Vendredi 27, discussion de la mobilisation du chaton bruxelloise à L’instant M de Sonia Devillers (avec Anais Carayon), sur France Inter. En une vingtaine de minutes, pas mal de symptômes utiles d’une culture web toujours hétérogène.
L’objet du débat, c’est la diffusion les 22 et 23 novembre sur Twitter d’une avalanche de photos de chats, sous le hashtag #BrusselsLockdown, en réponse à la demande de discrétion de la part de la police, durant l’alerte qui affecte la capitale belge. Un sujet très largement commenté dès le soir du 22 novembre dans la plupart des médias.
“Internet, le pouvoir du chat” — L’Instant M par franceinter
Malgré cette surexposition, Sonia Devillers prend le parti de faire précéder la discussion du cas bruxellois d’une présentation du phénomène des lolcats – encore inconnu, expliquait-elle hors antenne, pour une majorité d’auditeurs de France-Inter (60 ans de moyenne d’âge).
Dans une émission consacrée aux médias, le cadrage dit l’essentiel. Un sujet maîtrisé est un sujet qui a fait l’objet d’une longue analyse collective, qui a permis d’en identifier les ressorts et d’en stabiliser les axes narratifs. Rien de tel vendredi, où l’on mélange allègrement la question animale, les usages de l’imagerie animalière, les lolcats et in fine le mème belge.
Dans sa chronique, Philippe Vandel produit un exemple typique d’approche normative. Deux cas récents sont analysés par le biais des réactions des internautes, décrites comme excessives. L’implicite est qu’il vaudrait mieux se préoccuper des humains que des animaux. L’émotion suscitée par les maltraitances animales est donc présentée sur un mode de panique morale, comme une affectation ridicule et une dérive (« une tendance lourde ») d’une société sans repères.

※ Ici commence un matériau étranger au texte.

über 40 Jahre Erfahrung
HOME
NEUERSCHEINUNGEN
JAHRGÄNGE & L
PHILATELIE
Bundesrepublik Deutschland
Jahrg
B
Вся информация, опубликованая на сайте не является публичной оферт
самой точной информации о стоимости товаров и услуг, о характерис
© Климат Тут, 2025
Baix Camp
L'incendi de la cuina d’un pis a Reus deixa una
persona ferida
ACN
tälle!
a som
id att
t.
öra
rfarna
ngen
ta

En matière culturelle, la force de la position normative continue de m’étonner (on peut se référer ici aux débats sur le selfie, qui ont exactement la même structure). Plutôt que de prendre en considération l’émergence d’un nouvel objet d’attention, la position normative consiste à en proposer une approche caricaturale, pour mieux inviter à rentrer dans le rang des formes culturelles établies.

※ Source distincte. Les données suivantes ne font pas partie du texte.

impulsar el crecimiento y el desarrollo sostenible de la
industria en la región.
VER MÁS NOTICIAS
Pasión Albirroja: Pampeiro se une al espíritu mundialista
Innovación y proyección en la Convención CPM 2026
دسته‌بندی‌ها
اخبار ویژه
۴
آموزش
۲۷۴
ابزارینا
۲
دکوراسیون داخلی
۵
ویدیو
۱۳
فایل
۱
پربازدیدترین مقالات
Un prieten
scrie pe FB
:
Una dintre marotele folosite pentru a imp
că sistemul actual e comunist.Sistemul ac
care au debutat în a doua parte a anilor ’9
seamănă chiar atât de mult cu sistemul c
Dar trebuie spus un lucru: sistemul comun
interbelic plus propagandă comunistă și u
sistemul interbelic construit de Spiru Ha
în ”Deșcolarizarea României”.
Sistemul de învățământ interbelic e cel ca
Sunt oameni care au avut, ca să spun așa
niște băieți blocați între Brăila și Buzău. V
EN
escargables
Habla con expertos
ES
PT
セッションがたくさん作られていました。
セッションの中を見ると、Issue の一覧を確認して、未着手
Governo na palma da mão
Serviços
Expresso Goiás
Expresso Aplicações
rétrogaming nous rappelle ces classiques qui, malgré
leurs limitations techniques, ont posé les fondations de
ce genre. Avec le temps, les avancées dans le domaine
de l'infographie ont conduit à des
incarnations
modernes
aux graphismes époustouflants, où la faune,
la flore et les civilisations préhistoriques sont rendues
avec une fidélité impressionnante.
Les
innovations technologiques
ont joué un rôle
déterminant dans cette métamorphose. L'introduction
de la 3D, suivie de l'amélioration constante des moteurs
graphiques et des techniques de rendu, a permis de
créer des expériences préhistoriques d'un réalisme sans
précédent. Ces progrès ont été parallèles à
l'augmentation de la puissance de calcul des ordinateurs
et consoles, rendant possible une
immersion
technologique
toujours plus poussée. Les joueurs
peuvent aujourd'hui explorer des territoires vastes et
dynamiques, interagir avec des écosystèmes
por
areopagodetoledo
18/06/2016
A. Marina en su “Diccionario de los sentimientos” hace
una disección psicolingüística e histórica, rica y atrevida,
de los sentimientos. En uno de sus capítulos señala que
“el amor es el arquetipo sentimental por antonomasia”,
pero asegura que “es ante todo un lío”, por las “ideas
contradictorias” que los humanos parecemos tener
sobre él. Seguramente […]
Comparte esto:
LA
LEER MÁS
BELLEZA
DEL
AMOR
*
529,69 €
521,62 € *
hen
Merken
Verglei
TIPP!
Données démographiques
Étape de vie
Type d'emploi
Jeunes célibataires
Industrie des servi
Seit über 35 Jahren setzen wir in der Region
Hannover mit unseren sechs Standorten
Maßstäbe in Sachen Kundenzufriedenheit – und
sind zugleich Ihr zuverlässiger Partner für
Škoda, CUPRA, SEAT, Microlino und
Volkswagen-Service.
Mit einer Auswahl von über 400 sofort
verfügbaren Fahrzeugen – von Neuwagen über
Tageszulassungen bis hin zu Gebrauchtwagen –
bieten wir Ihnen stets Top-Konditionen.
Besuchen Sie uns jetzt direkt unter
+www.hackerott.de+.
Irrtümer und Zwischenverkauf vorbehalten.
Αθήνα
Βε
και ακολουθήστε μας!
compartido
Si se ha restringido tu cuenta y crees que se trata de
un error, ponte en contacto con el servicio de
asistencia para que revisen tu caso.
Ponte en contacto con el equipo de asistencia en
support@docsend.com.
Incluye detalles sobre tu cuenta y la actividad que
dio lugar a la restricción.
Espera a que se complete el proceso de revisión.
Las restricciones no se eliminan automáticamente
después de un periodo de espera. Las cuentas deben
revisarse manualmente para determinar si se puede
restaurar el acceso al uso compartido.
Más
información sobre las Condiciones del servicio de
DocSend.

L’histoire de la photographie de famille au cours du XXe siècle montre l’individualisation d’un nouvel acteur. La présence de plus en plus marquée de l’enfant traduit une évolution fondamentale de la perception de son rôle au sein de la structure familiale[Irène Jonas, “[Portrait de famille au naturel. Les mutations de la photographie familiale”, Etudes photographiques, n° 22, septembre 2008. ]]. L’image documente cette reconnaissance de la manière la plus visible et la plus élémentaire.
Ce précédent m’a convaincu de longue date que la forte présence animale, qui frappe en effet dans les usages ordinaires en ligne, est la trace d’une évolution similaire. Ne pas voir que l’animal a acquis aujourd’hui un statut de personne à part entière, très éloigné de celui qui était le sien en 1950, me paraît d’une parfaite myopie.

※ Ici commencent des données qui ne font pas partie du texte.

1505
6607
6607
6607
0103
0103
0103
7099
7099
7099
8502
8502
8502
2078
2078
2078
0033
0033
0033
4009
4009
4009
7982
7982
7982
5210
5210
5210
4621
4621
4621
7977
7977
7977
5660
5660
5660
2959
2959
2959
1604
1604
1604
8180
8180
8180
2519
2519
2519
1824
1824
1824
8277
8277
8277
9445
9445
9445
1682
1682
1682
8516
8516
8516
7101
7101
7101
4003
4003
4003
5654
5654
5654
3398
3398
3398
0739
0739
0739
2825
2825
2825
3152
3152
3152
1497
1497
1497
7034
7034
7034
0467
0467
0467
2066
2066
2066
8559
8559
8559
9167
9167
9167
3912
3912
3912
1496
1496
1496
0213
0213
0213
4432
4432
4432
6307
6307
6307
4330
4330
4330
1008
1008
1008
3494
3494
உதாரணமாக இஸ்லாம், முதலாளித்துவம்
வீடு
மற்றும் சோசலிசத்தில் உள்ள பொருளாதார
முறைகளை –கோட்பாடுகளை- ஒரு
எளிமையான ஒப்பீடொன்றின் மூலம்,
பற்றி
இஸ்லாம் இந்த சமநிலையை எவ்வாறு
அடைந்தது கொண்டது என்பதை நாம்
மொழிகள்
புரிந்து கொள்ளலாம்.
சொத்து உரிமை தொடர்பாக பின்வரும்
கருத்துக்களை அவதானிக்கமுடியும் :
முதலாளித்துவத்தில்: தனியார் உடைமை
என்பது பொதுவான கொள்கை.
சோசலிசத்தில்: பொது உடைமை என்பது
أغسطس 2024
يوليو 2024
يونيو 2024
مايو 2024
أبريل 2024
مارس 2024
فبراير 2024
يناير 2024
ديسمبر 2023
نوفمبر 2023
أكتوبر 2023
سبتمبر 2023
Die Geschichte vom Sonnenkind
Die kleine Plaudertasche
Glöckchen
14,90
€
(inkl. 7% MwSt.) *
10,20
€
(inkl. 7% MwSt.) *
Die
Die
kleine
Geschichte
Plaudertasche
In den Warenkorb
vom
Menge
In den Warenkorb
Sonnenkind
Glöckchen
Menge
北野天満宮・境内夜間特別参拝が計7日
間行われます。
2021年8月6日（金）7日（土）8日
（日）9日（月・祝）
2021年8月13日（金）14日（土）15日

Les images d’animaux sont utilisées à des fins très diverses. Mais la tradition de la satire animalière, illustrée depuis l’Antiquité par le genre des fables, devrait nous aider à repérer le vieux principe du commentaire détourné de la condition humaine, à travers une figure qui autorise sa dénonciation sur un mode humoristique.
Grandville, La Fontaine, Le chat et le rat.
William Hanna et Joseph Barbera, Tom & Jerry.
Les lolcats du blackout bruxellois offrent un exemple d’un grand classicisme de cette fonction. A condition bien sûr d’identifier le chaton comme une figure de la critique du web[Après être passé par un stade d’icône de la culture geek, voir Vincent Glad “[Les chats ne sont pas les rois de l’Internet”, Culture Visuelle, 7 décembre 2011.]], un symbole de la futilité sinon de l’échec de la participation (voir “Les chats, les marmottes et les fins de la participation”). C’est sa citation au second degré, au titre d’icône de l’innocuité, dans le mème bruxellois, qui fait ici du chaton une figure ironique de la censure. Cette forme de résistance polie, mais néanmoins grinçante, aux contraintes de l’état d’alerte est la première manifestation populaire d’une critique de l’ambiance très « va-t-en guerre » de la séquence post-attentats.
Le traitement léger de cet épisode expressif illustre la constance du réflexe qui impose de regarder de haut la culture populaire – et en ce qui me concerne, être invité comme spécialiste des chats est une marque de distinction paradoxale, pas loin de la mise à l’index (voir “André Gunthert, ethnographe du LOL”). Ainsi, animaux et web marchent bel et bien sur la même route, à l’écart des sujets légitimes. Leur rencontre n’a pas fini de faire dresser le sourcil des autorités.